- **Entries supplied**:
════
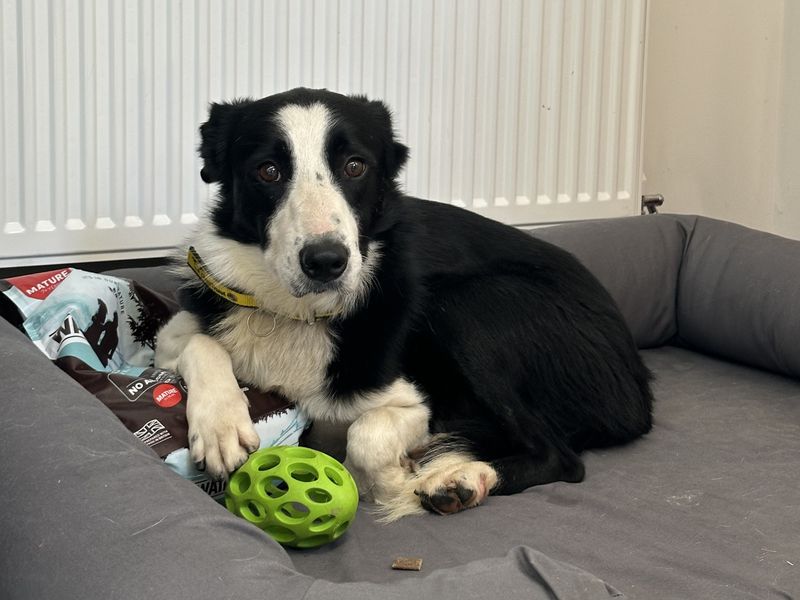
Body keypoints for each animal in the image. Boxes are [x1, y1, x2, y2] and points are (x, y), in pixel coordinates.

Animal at [155, 88, 648, 520]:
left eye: (355, 166)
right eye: (268, 171)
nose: (326, 262)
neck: (299, 313)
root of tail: (638, 392)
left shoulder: (419, 405)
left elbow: (365, 435)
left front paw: (393, 483)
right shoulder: (178, 327)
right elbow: (198, 343)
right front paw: (220, 424)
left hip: (468, 305)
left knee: (562, 458)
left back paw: (462, 478)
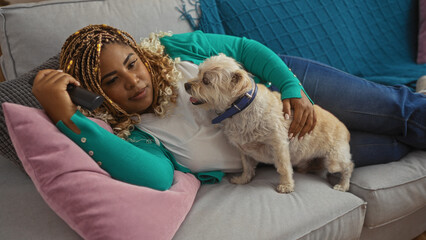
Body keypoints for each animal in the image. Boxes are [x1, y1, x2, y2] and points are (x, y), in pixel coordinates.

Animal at [185, 54, 354, 193]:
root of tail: (346, 130)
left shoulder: (279, 145)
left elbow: (284, 168)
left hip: (333, 160)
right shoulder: (244, 149)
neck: (240, 108)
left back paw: (343, 185)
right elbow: (247, 166)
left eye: (206, 81)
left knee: (348, 166)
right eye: (198, 72)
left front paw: (286, 186)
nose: (186, 85)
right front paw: (243, 179)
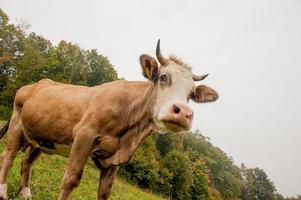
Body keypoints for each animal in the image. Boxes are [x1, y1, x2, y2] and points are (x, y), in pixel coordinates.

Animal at [0, 39, 218, 199]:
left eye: (191, 93)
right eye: (163, 77)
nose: (184, 113)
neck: (129, 131)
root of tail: (36, 84)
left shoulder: (116, 158)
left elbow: (105, 192)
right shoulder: (84, 135)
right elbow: (71, 179)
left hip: (42, 137)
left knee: (26, 162)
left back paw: (25, 193)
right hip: (17, 124)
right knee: (8, 156)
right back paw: (3, 192)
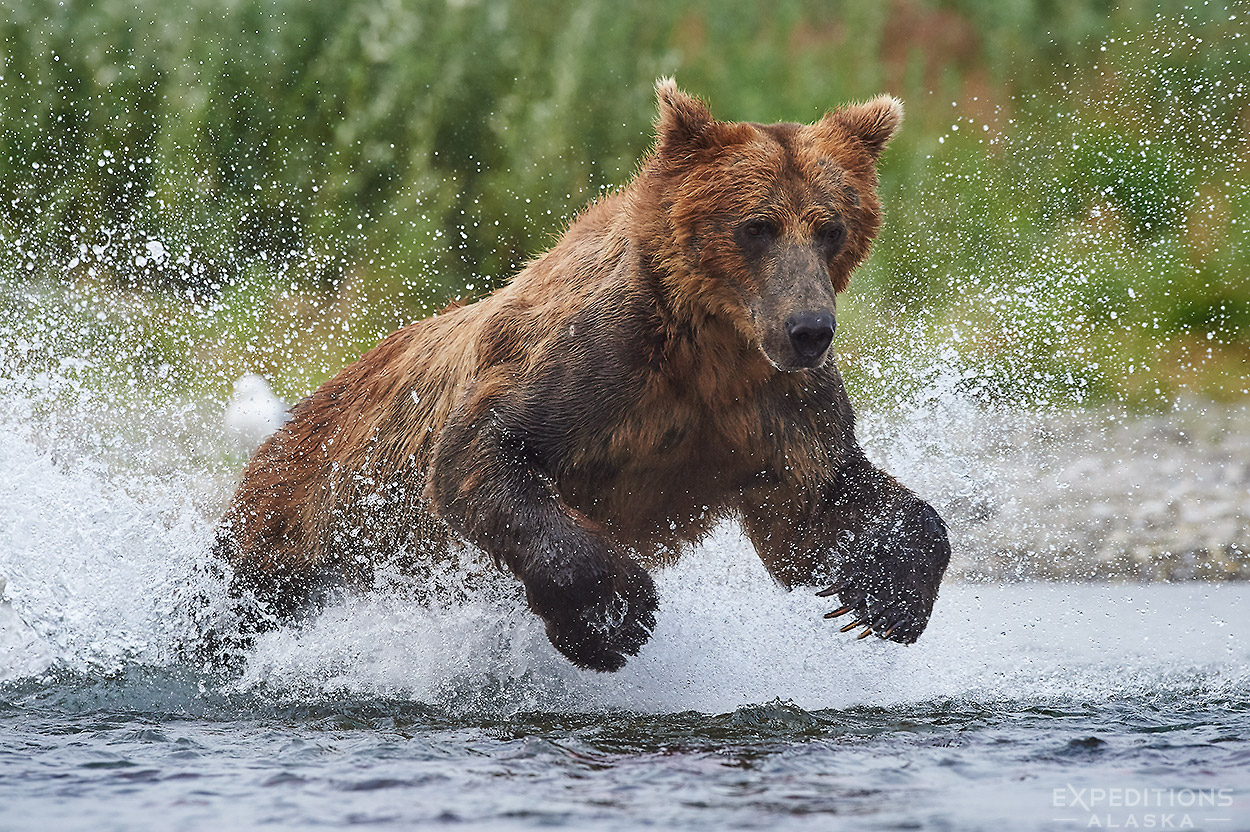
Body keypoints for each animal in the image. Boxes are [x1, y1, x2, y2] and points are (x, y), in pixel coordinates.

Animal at [215, 81, 950, 669]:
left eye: (831, 227)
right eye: (756, 226)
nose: (809, 329)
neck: (707, 347)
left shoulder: (767, 406)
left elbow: (816, 508)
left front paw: (885, 595)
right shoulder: (593, 366)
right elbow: (481, 454)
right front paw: (615, 617)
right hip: (309, 511)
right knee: (241, 596)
════
- **Assignment**: From the data above, write out everything exactly except the pictures.

- **Task solution**:
Body keypoints for each animal in the image. Boxes are [x1, y1, x2, y2] and points are (x, y), in pixel coordinates.

Animal at [155, 88, 648, 520]:
left eye: (355, 166)
right eye: (268, 171)
nose: (326, 262)
neck: (299, 313)
root of tail: (638, 392)
left shoulder: (419, 405)
left elbow: (365, 435)
left front paw: (393, 483)
right shoulder: (178, 327)
right elbow: (198, 343)
right front paw: (220, 424)
left hip: (468, 305)
left knee: (562, 458)
left back paw: (462, 478)
Body keypoints for each animal in the image. Boxes are [x1, y1, x2, y2] and points are (x, y), in pixel coordinates.

Animal at [185, 54, 354, 193]:
root of tail: (346, 130)
left shoulder: (279, 145)
left elbow: (284, 168)
left hip: (333, 160)
right shoulder: (244, 149)
neck: (240, 108)
left back paw: (343, 185)
right elbow: (247, 166)
left eye: (206, 81)
left knee: (348, 166)
right eye: (198, 72)
left front paw: (286, 186)
nose: (186, 85)
right front paw: (243, 179)
Body keypoints for each animal in the image. Boxes are [x1, y1, x2, y2] and points are (x, y), in pixel coordinates.

Animal at [0, 39, 218, 199]:
left eye: (191, 93)
right eye: (163, 77)
nose: (184, 113)
neck: (129, 131)
root of tail: (36, 84)
left shoulder: (116, 158)
left elbow: (105, 192)
right shoulder: (84, 135)
right elbow: (71, 179)
left hip: (42, 137)
left knee: (26, 162)
left back paw: (25, 193)
right hip: (17, 124)
right knee: (8, 156)
right back paw: (3, 192)
Body keypoints for each animal in the image. Boxes are [x1, y1, x2, y2] and points are (x, y), in pixel coordinates.

Animal at [215, 81, 950, 669]:
left eye: (831, 227)
right eye: (756, 226)
nose: (809, 329)
neck: (707, 347)
left shoulder: (767, 406)
left elbow: (816, 508)
left front paw: (885, 595)
right shoulder: (593, 366)
right elbow: (481, 454)
right front paw: (615, 617)
right hip: (309, 511)
right knee: (241, 596)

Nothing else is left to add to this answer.